== Text for analysis
# Maguro mioroshi



## bishamon (Mar 26, 2011)

Hey new forum. I got back from Japan last week, and even though I purposely planned not to, I accidentally bought a knife that was interesting and I had not seen before, at least not in this scale.

It was an Ichimonji knife they had on display with other big knives, and they called it a maguro mioroshi. What it really is is a 430mm mioroshi deba. It had been sitting there for years, and they weren't 100% sure what steel it was, although they guessed blue #2 after inspecting it. It was a really good price, too. They wouldn't have let me even look at it, but I had already talked to a salesman for a while about knife steels and types (my broken japanese is better when talking about knives, lol), so I guess I seemed legit. 

It weighs 868g and has an almost 17" cutting edge. Proportions are all mioroshi deba. It's not sharpened much, and might need some setting up (hint hint...). 
Now I kind of want another kujira knife to expand my plus sized line up.
====
**Task A**
In the forum post about the maguro mioroshi, change "salesman" to "clerk" in the stretch from "Hey new forum." through "I seemed legit.", and write out that stretch.
**Task B**
Condense the paragraph beginning "It was an Ichimonji knife" in the forum post about the maguro mioroshi into a short bulleted list that keeps its main facts.
== Data to examine
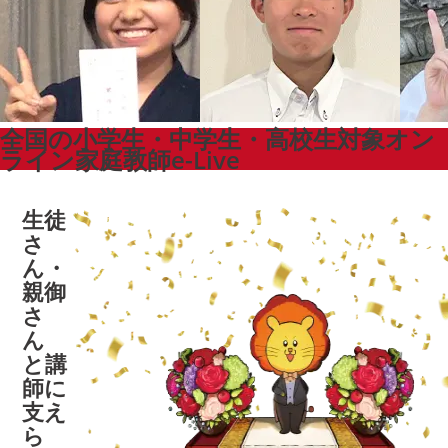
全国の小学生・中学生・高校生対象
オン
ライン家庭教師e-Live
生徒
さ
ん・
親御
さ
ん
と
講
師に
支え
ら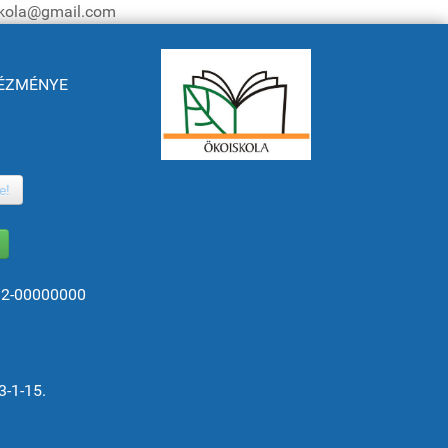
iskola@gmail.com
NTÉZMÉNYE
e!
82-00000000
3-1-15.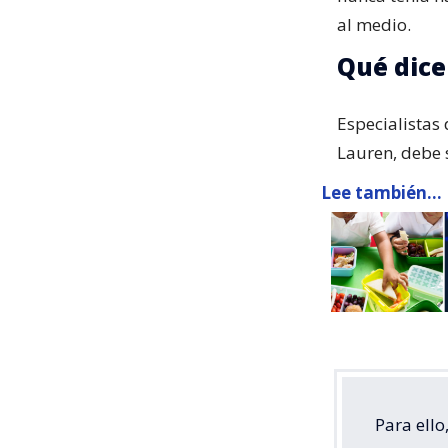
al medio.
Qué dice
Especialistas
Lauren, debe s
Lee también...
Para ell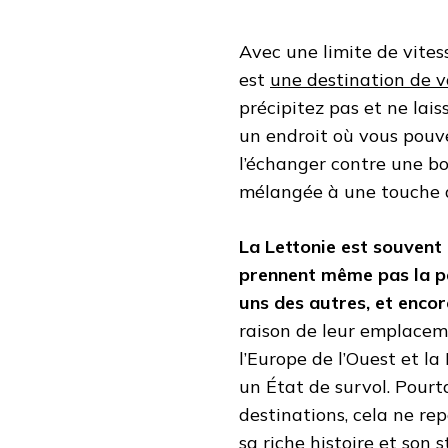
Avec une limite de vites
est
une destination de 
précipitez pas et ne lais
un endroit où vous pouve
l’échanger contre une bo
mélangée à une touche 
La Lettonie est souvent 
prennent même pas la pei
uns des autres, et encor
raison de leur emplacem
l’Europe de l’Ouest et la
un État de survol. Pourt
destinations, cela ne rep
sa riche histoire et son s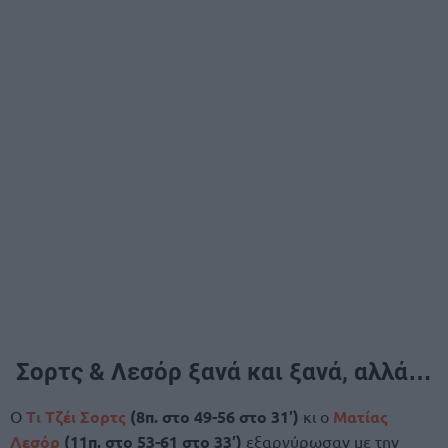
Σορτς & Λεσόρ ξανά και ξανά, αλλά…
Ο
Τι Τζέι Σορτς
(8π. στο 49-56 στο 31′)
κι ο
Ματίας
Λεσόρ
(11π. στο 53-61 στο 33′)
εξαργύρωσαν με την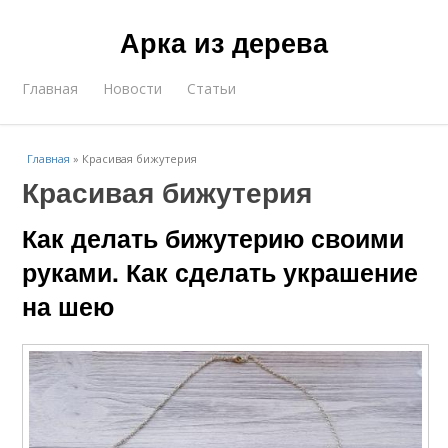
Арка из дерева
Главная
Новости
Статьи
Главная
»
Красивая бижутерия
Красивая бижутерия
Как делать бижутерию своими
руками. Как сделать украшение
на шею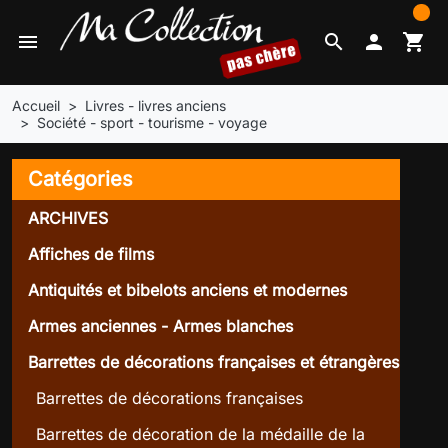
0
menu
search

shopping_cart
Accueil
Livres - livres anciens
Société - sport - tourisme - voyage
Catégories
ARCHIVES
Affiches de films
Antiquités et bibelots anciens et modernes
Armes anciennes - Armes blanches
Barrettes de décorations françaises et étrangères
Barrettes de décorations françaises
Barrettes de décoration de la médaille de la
====
**Expected output A**
Hey new forum. I got back from Japan last week, and even though I purposely planned not to, I accidentally bought a knife that was interesting and I had not seen before, at least not in this scale.

It was an Ichimonji knife they had on display with other big knives, and they called it a maguro mioroshi. What it really is is a 430mm mioroshi deba. It had been sitting there for years, and they weren't 100% sure what steel it was, although they guessed blue #2 after inspecting it. It was a really good price, too. They wouldn't have let me even look at it, but I had already talked to a clerk for a while about knife steels and types (my broken japanese is better when talking about knives, lol), so I guess I seemed legit.

**Expected output B**
- An Ichimonji knife displayed with other big knives and called a maguro mioroshi; in fact a 430mm mioroshi deba.
- It had sat on display for years. The steel was uncertain, guessed as blue #2 after inspection.
- The price was very good.
- The staff let the buyer look at it only after a long talk with a salesman about knife steels and types.